Is the 11:30 Ryan's time or Red's time?


----------



## Taipan (Feb 12, 2012)

That would be 11:30am my time. The store will open on time. Ryan won't be in.....Sale will be Stoopid. Not Stupid....but Stoopid.


----------



## explor3r (Mar 14, 2010)

Taipan said:


> That would be 11:30am my time. The store will open on time. Ryan won't be in.....Sale will be Stoopid. Not Stupid....but Stoopid.


lol why do I have to miss the stoopid sales always.....


----------



## Bullet (Apr 19, 2014)

explor3r said:


> lol why do I have to miss the stoopid sales always.....

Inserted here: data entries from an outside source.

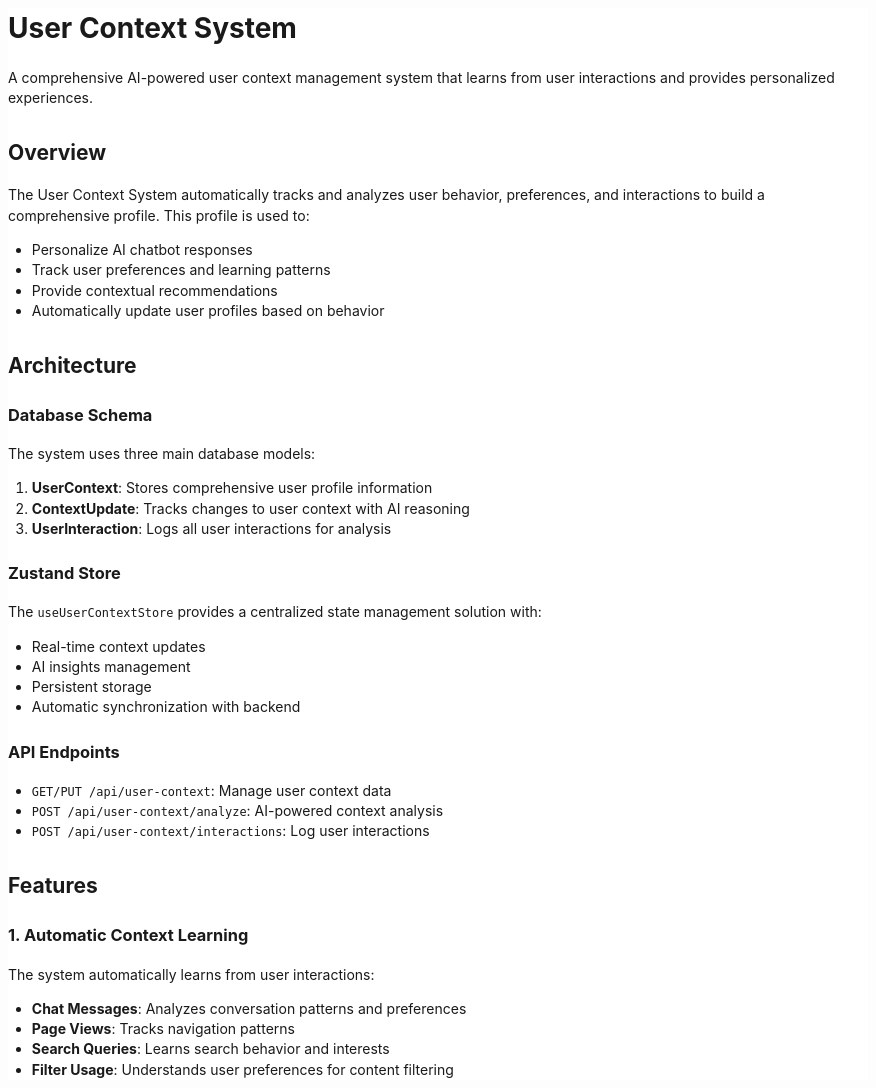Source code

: # User Context System

A comprehensive AI-powered user context management system that learns from user interactions and provides personalized experiences.

## Overview

The User Context System automatically tracks and analyzes user behavior, preferences, and interactions to build a comprehensive profile. This profile is used to:

- Personalize AI chatbot responses
- Track user preferences and learning patterns
- Provide contextual recommendations
- Automatically update user profiles based on behavior

## Architecture

### Database Schema

The system uses three main database models:

1. **UserContext**: Stores comprehensive user profile information
2. **ContextUpdate**: Tracks changes to user context with AI reasoning
3. **UserInteraction**: Logs all user interactions for analysis

### Zustand Store

The `useUserContextStore` provides a centralized state management solution with:

- Real-time context updates
- AI insights management
- Persistent storage
- Automatic synchronization with backend

### API Endpoints

- `GET/PUT /api/user-context`: Manage user context data
- `POST /api/user-context/analyze`: AI-powered context analysis
- `POST /api/user-context/interactions`: Log user interactions

## Features

### 1. Automatic Context Learning

The system automatically learns from user interactions:

- **Chat Messages**: Analyzes conversation patterns and preferences
- **Page Views**: Tracks navigation patterns
- **Search Queries**: Learns search behavior and interests
- **Filter Usage**: Understands user preferences for content filtering
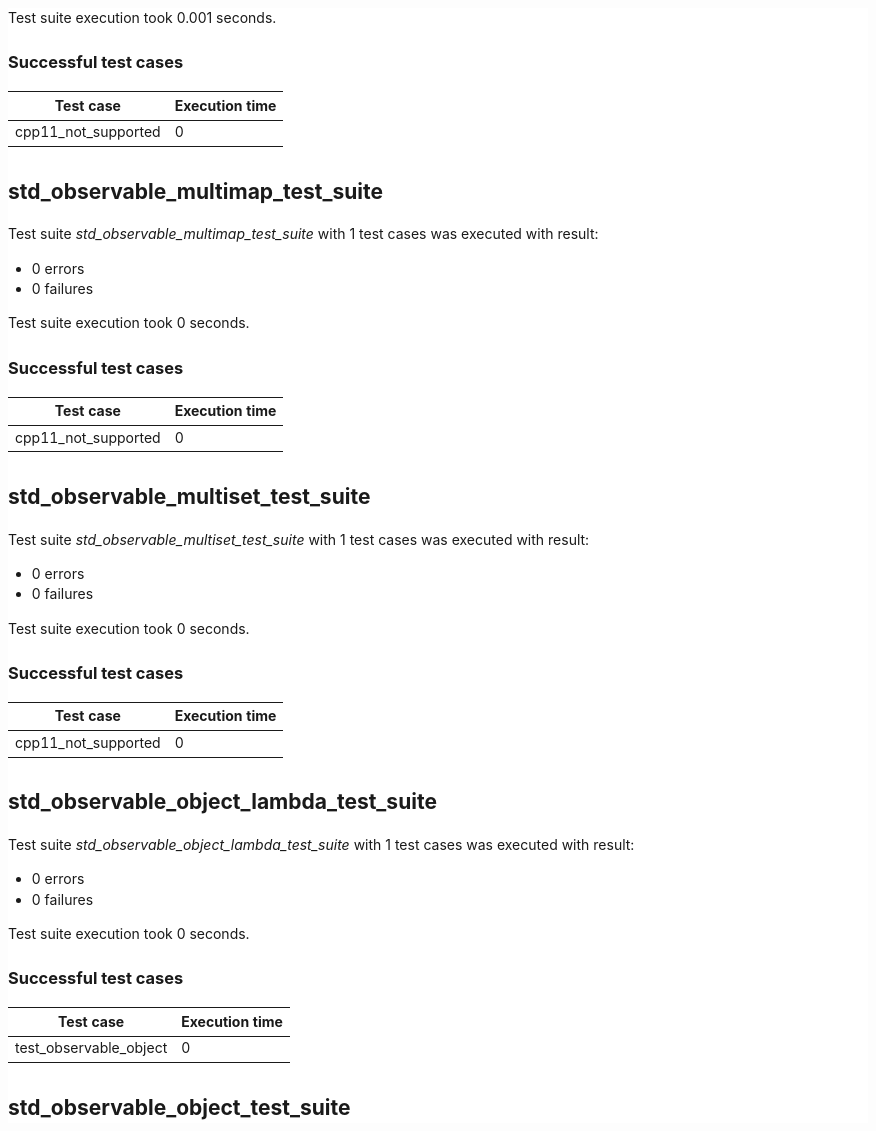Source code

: Test suite execution took 0.001 seconds.

### Successful test cases

Test case|Execution time
-|-
cpp11_not_supported | 0

## std_observable_multimap_test_suite

Test suite *std_observable_multimap_test_suite* with 1 test cases was executed with result:

* 0 errors
* 0 failures

Test suite execution took 0 seconds.

### Successful test cases

Test case|Execution time
-|-
cpp11_not_supported | 0

## std_observable_multiset_test_suite

Test suite *std_observable_multiset_test_suite* with 1 test cases was executed with result:

* 0 errors
* 0 failures

Test suite execution took 0 seconds.

### Successful test cases

Test case|Execution time
-|-
cpp11_not_supported | 0

## std_observable_object_lambda_test_suite

Test suite *std_observable_object_lambda_test_suite* with 1 test cases was executed with result:

* 0 errors
* 0 failures

Test suite execution took 0 seconds.

### Successful test cases

Test case|Execution time
-|-
test_observable_object | 0

## std_observable_object_test_suite
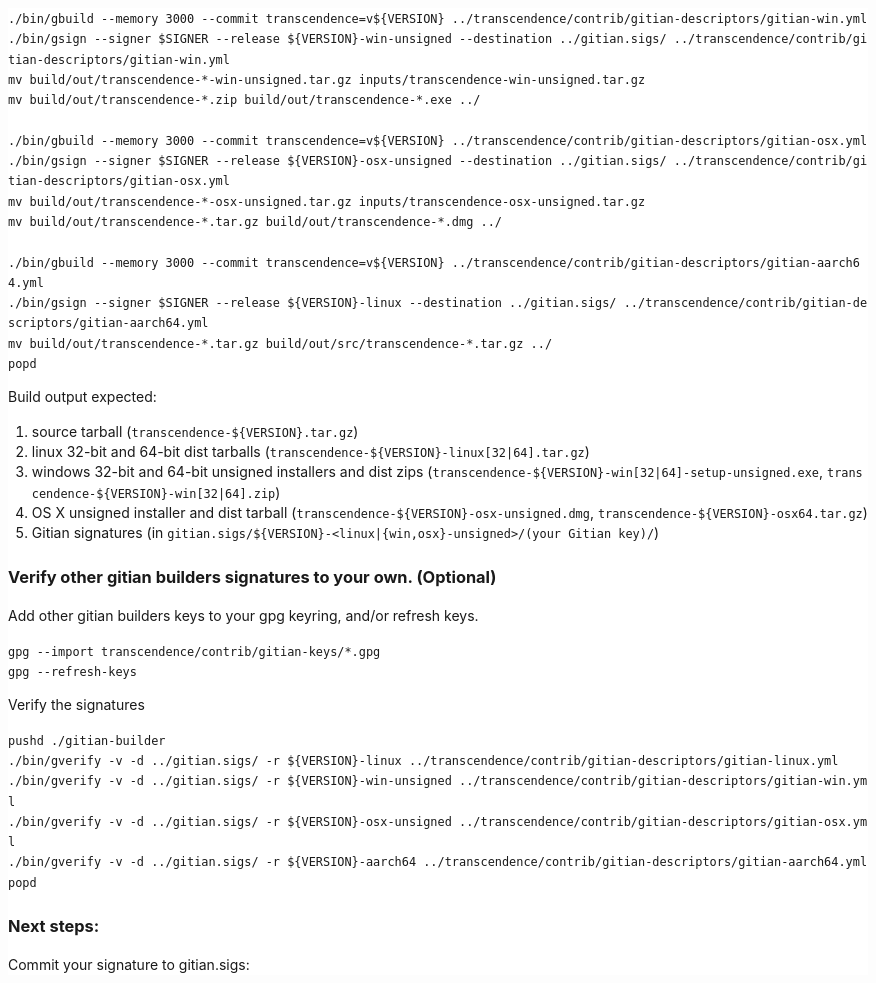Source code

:     ./bin/gbuild --memory 3000 --commit transcendence=v${VERSION} ../transcendence/contrib/gitian-descriptors/gitian-win.yml
    ./bin/gsign --signer $SIGNER --release ${VERSION}-win-unsigned --destination ../gitian.sigs/ ../transcendence/contrib/gitian-descriptors/gitian-win.yml
    mv build/out/transcendence-*-win-unsigned.tar.gz inputs/transcendence-win-unsigned.tar.gz
    mv build/out/transcendence-*.zip build/out/transcendence-*.exe ../

    ./bin/gbuild --memory 3000 --commit transcendence=v${VERSION} ../transcendence/contrib/gitian-descriptors/gitian-osx.yml
    ./bin/gsign --signer $SIGNER --release ${VERSION}-osx-unsigned --destination ../gitian.sigs/ ../transcendence/contrib/gitian-descriptors/gitian-osx.yml
    mv build/out/transcendence-*-osx-unsigned.tar.gz inputs/transcendence-osx-unsigned.tar.gz
    mv build/out/transcendence-*.tar.gz build/out/transcendence-*.dmg ../

    ./bin/gbuild --memory 3000 --commit transcendence=v${VERSION} ../transcendence/contrib/gitian-descriptors/gitian-aarch64.yml
    ./bin/gsign --signer $SIGNER --release ${VERSION}-linux --destination ../gitian.sigs/ ../transcendence/contrib/gitian-descriptors/gitian-aarch64.yml
    mv build/out/transcendence-*.tar.gz build/out/src/transcendence-*.tar.gz ../
    popd

Build output expected:

  1. source tarball (`transcendence-${VERSION}.tar.gz`)
  2. linux 32-bit and 64-bit dist tarballs (`transcendence-${VERSION}-linux[32|64].tar.gz`)
  3. windows 32-bit and 64-bit unsigned installers and dist zips (`transcendence-${VERSION}-win[32|64]-setup-unsigned.exe`, `transcendence-${VERSION}-win[32|64].zip`)
  4. OS X unsigned installer and dist tarball (`transcendence-${VERSION}-osx-unsigned.dmg`, `transcendence-${VERSION}-osx64.tar.gz`)
  5. Gitian signatures (in `gitian.sigs/${VERSION}-<linux|{win,osx}-unsigned>/(your Gitian key)/`)

### Verify other gitian builders signatures to your own. (Optional)

Add other gitian builders keys to your gpg keyring, and/or refresh keys.

    gpg --import transcendence/contrib/gitian-keys/*.gpg
    gpg --refresh-keys

Verify the signatures

    pushd ./gitian-builder
    ./bin/gverify -v -d ../gitian.sigs/ -r ${VERSION}-linux ../transcendence/contrib/gitian-descriptors/gitian-linux.yml
    ./bin/gverify -v -d ../gitian.sigs/ -r ${VERSION}-win-unsigned ../transcendence/contrib/gitian-descriptors/gitian-win.yml
    ./bin/gverify -v -d ../gitian.sigs/ -r ${VERSION}-osx-unsigned ../transcendence/contrib/gitian-descriptors/gitian-osx.yml
    ./bin/gverify -v -d ../gitian.sigs/ -r ${VERSION}-aarch64 ../transcendence/contrib/gitian-descriptors/gitian-aarch64.yml
    popd

### Next steps:

Commit your signature to gitian.sigs:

If you miss the stoopid sale, please enjoy the stoopid dancing !!


----------



## fury165 (Aug 21, 2010)

Couldn't make it out to Red's friends and family sale  did anyone get some nice deals? pics or it never happened!


----------



## Cimmel1 (Nov 17, 2009)

Wish I could have made it. I saw a couple pieces in there last week that I liked.


----------



## simba (Jun 9, 2009)

Look (R.d) is dancing ,where's Ryan?


----------